■ EXCERPT ■
Re: [DISCUSS] Merge FairScheduler preemption overhaul (YARN-4752) to trunk

Posted by Daniel Templeton <da...@cloudera.com>.
+1 from me, but no surprise since I was the branch reviewer.

Aside from being functionally superior to the existing code, this branch 
is also cleaner and better tested code.  We did our best to make sure 
that the patches were high quality and all the testing bases were covered.

To add to Karthik's points, YARN-5819 was committed early this morning, 
and the JIRA for his TODO bullet is YARN-5885.

Daniel

On 11/10/16 6:19 PM, Karthik Kambatla wrote:
> Forgot to mention
>
>     - All the patches were reviewed before getting committed to the branch.
>     - The changes are strictly internal to the scheduler. Most of it is
>     limited to FairScheduler with minimal changes adding helper methods to
>     common scheduler code.
>
>
>
> On Thu, Nov 10, 2016 at 4:46 PM, Karthik Kambatla <ka...@cloudera.com>
> wrote:
>
>> Hi folks
>>
>> We have been working on overhauling FairScheduler preemption on branch
>> YARN-4572. It is close to being ready for merge to trunk:
>>
>>     1. Preemption considers individual ResourceRequests to satisfy.
>>     (YARN-5605)
>>     2. Preemption now works within a leaf queue and across sibling leaf
>>     queues. (YARN-5605)
>>     3. Comprehensive unit tests for app starvation and preemption -
>>     minshare and fairshare. (YARN-5783 and YARN-5819, the latter is close to
>>     commit)
>>     4. TODO: Clean up the TODOs to remove my initials and replace them
>>     with appropriate JIRAs.
>>
>> There are some unresolved sub-tasks in the umbrella JIRA, but none of them
>> are regressions in the new implementation.
>>
>> I just uploaded the cumulative patch to YARN-4752 for Jenkins verification
>> and will follow up on any issues that come up.
>>
>> Would like to hear your thoughts on the merge.
>>
>> Thanks
>> Karthik
>>
>> PS: Post facto, I feel a feature branch was unnecessary for this work.
>> Github PRs with multiple commits for ease of review would have been enough.
>>


---------------------------------------------------------------------
To unsubscribe, e-mail: yarn-dev-unsubscribe@hadoop.apache.org
For additional commands, e-mail: yarn-dev-help@hadoop.apache.org


Re: [DISCUSS] Merge FairScheduler preemption overhaul (YARN-4752) to trunk

Posted by Sangjin Lee <sj...@apache.org>.
I did a fairly quick pass on the uber-patch, and it looks good to me.

The only small annoyance is the trivial overrides of equals() and
hashCode() just to keep findbugs quiet. I've seen this before in other
patches, and I just don't understand why findbugs requires you to create
no-op overrides when you have no intention of changing the base behavior.
Perhaps we should file a minor JIRA to fix findbugs rule on this?

■ SUPPLIED MATERIAL ■
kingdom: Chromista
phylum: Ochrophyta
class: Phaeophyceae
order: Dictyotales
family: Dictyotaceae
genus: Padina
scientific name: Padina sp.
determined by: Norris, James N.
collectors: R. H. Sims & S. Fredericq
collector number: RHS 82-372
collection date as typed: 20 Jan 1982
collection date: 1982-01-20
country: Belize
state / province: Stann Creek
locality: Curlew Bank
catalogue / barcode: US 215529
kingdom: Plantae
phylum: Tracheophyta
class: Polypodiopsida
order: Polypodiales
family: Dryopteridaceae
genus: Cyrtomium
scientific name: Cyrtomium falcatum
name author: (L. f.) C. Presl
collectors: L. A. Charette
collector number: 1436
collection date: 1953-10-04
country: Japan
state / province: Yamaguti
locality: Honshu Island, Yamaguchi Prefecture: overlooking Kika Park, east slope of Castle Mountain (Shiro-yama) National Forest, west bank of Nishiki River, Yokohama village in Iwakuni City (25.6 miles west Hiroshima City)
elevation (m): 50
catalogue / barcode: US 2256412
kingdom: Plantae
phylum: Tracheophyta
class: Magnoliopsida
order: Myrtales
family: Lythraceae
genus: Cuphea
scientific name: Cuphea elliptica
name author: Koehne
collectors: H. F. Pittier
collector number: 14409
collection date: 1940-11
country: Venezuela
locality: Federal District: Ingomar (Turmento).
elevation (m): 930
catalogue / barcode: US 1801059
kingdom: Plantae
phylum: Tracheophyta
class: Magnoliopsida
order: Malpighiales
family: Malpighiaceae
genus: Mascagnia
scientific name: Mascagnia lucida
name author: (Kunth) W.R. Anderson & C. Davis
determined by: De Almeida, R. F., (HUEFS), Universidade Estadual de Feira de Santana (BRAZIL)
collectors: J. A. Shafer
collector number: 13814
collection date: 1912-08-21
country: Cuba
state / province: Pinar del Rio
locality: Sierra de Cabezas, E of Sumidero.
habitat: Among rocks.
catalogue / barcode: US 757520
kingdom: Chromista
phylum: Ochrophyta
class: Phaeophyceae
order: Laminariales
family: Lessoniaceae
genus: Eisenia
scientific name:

■ WRITTEN INSTRUCTION 1 ■
Repeat the part of the mailing-list thread starting at "Posted by Sangjin" and ending at "rule on this?".
■ WRITTEN INSTRUCTION 2 ■
Rewrite only the portion of the listing starting at the line that contains "order: Myrtales" and ending at the end of the listing, changing "locality" to "site" and leaving everything else as it is.
The mailing-list thread and the listing are unrelated to each other.

■ EXERCISE RESULT 1 ■
Posted by Sangjin Lee <sj...@apache.org>.
I did a fairly quick pass on the uber-patch, and it looks good to me.

The only small annoyance is the trivial overrides of equals() and
hashCode() just to keep findbugs quiet. I've seen this before in other
patches, and I just don't understand why findbugs requires you to create
no-op overrides when you have no intention of changing the base behavior.
Perhaps we should file a minor JIRA to fix findbugs rule on this?

■ EXERCISE RESULT 2 ■
order: Myrtales
family: Lythraceae
genus: Cuphea
scientific name: Cuphea elliptica
name author: Koehne
collectors: H. F. Pittier
collector number: 14409
collection date: 1940-11
country: Venezuela
site: Federal District: Ingomar (Turmento).
elevation (m): 930
catalogue / barcode: US 1801059
kingdom: Plantae
phylum: Tracheophyta
class: Magnoliopsida
order: Malpighiales
family: Malpighiaceae
genus: Mascagnia
scientific name: Mascagnia lucida
name author: (Kunth) W.R. Anderson & C. Davis
determined by: De Almeida, R. F., (HUEFS), Universidade Estadual de Feira de Santana (BRAZIL)
collectors: J. A. Shafer
collector number: 13814
collection date: 1912-08-21
country: Cuba
state / province: Pinar del Rio
site: Sierra de Cabezas, E of Sumidero.
habitat: Among rocks.
catalogue / barcode: US 757520
kingdom: Chromista
phylum: Ochrophyta
class: Phaeophyceae
order: Laminariales
family: Lessoniaceae
genus: Eisenia
scientific name:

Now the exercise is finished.